45. For the foregoing reasons, I am not satisfied that the applicant has demonstrated that he has a sufficiently arguable case to support his claim for an injunction.  It remains to consider the balance of convenience.
46. In addition, while the applicant maintains that he has the ability to purchase the property, I am less than satisfied he is able to do so.  There is substance in the respondent’s submissions that, the applicant and his former lawyers have, for some time, made vague, unparticularised and incomplete assertions respecting his ability to finance a purchase.  Moreover, on the evidence of the respondent (supported by the parties’ long-term accountant), there is very real reason to conclude that neither party has the ability to purchase the property for $950,000.  The lodging of a loan application on 9 April 2020 does not advance the matter.
47. For those reasons, the application should be refused.  The respondent is entitled to substantially the relief sought.  I have made such orders as I consider are required to address the position at present.

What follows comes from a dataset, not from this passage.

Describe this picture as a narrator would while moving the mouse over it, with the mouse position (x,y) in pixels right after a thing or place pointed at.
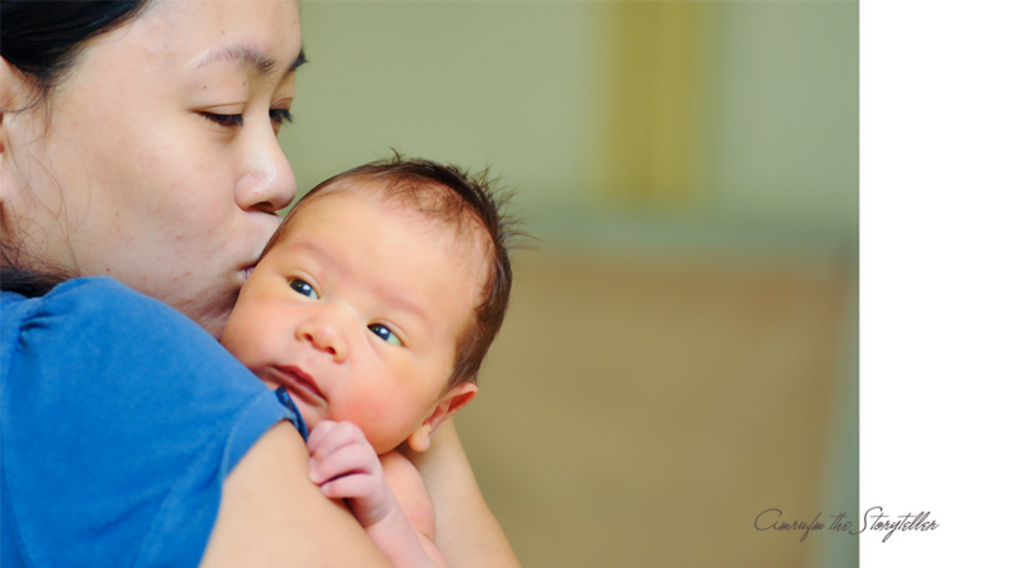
In this image we can see a lady (78,173) and a baby (364,400) in her hand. To the right side of the image (766,518) there is text (781,513). The background of the image (648,306) is blur.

48. While the applicant supports the making of orders for mediation, from my review of the matter, it would be premature for mediation to occur.  More preparation is required for mediation to be of any particular use at this stage.  There is some evidence that the parties also have other litigation to address in relation to one or more of their corporate entities.  In addition, some forensic accounting, which the applicant seeks to undertake, may need to be undertaken.  At a point the parties will and should recognise that there may not be as much to dispute as they had first thought.  They would be well advised not to diminish their asset pool by pursuing avenues which are not of any particular use.
49. I note the respondent’s evidence that supports a conclusion she will have incurred costs exceeding $25,000 as a result of the matters described above.  There may be considerable force in the submission that the applicant should bear those costs or a part of them.  Given the urgent circumstances in which the application was made, it is necessary to reserve those costs until a more fulsome investigation of the facts has been undertaken. 
50. Should it be necessary for the respondent to seek further relief from the court in order to achieve completion of the sale without further objection or interference by the applicant, it may be entirely appropriate for orders to be made, including orders dealing with the question of costs.